Illustration: Damon Dahlen/HuffPost Photos: Getty

Known for its haunting eponymous theme song — “Gorillas in the mist / that is what we are / mist is in between / who can see at all” — this period film set in the very early days of ape civilization explores the burgeoning love affair between two youthful gorillas prior (Rhesus Witherspoon, Leonard Nims) to their conscription into the ape army. The love affair is facilitated by a curious, eavesdropping feral human named Siggy, whose tragic, mysterious death leads to the discovery of the affair, which is broken up by the gorillas’ families. The film’s conclusion, told in short epistolary interludes, reveals that both lovers die during the War for the Planet of the Apes without ever seeing one another again.

“Blow-Up”

A trippy, off-kilter comedy about Naruto, a naive macaque, who wants to pursue a career as a photographer, but who winds up trapped between an exploitative fashion industry and a bevy of obtuse bureaucrats who refuse to acknowledge the authorship of his works. As the plot unwinds, Naruto begins to question his own selfhood, and the story slowly dissolves into an impressionistic, navel-gazing meditation on identity, self-expression and one’s place in an increasingly legalistic society.
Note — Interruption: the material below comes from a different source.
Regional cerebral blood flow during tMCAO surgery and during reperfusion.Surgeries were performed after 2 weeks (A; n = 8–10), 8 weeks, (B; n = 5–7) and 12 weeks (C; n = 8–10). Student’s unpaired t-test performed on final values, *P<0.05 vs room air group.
“Every Which Way But Loose”

Illustration: HuffPost Photos: Warner Bros

An unconventional buddy picture in which Clyde (Mel Gibbon), a hard-living, street-fighting orangutan, and his pet human Woody take a wild road trip across the Forbidden Zone in search of love and adventure. Woody’s constant shenanigans — talking to furniture, squinting into the sun, slipping inconspicuously out of rooms — result in barroom brawls, pursuit by a gang of gorillas on horseback and an intense 20-minute gun battle that was innovative for its special effects at the time. Features the classic dialogue, “You’ve got to ask yourself one question: ‘Do I feel lucky?’ Well, do you — monkey?”

“Inherit the Wind”

The seminal courtroom drama that explores the limits of the Lawgiver. When a chimpanzee teacher begins teaching his small-town students that they are living on a “planet where apes evolved from men,” as a consequence of genetic experiments by human scientists, he sets off a ideological firestorm. This new “experimentation” theory flies in the face of older beliefs that a great war among the humans cleared a path that allowed ape species to come to pre-eminence. Starring silverback-screen greats Joe Young, Bonzo Bitburg and Grod, “Inherit the Wind” dramatizes an important moment in ape intellectual history.

“Dunston Checks In”

Twentieth Century Fox

A human tries to run a hotel! A human person! A hotel! “Dunston” singlehandedly defined the genre of “human tries to do X” comedies for generations. Iconic films like “Clan of the Cave Bear,” “Mr. Smith Goes To Washington” and “We Bought A Zoo” all owe a debt to its trailblazing conceit.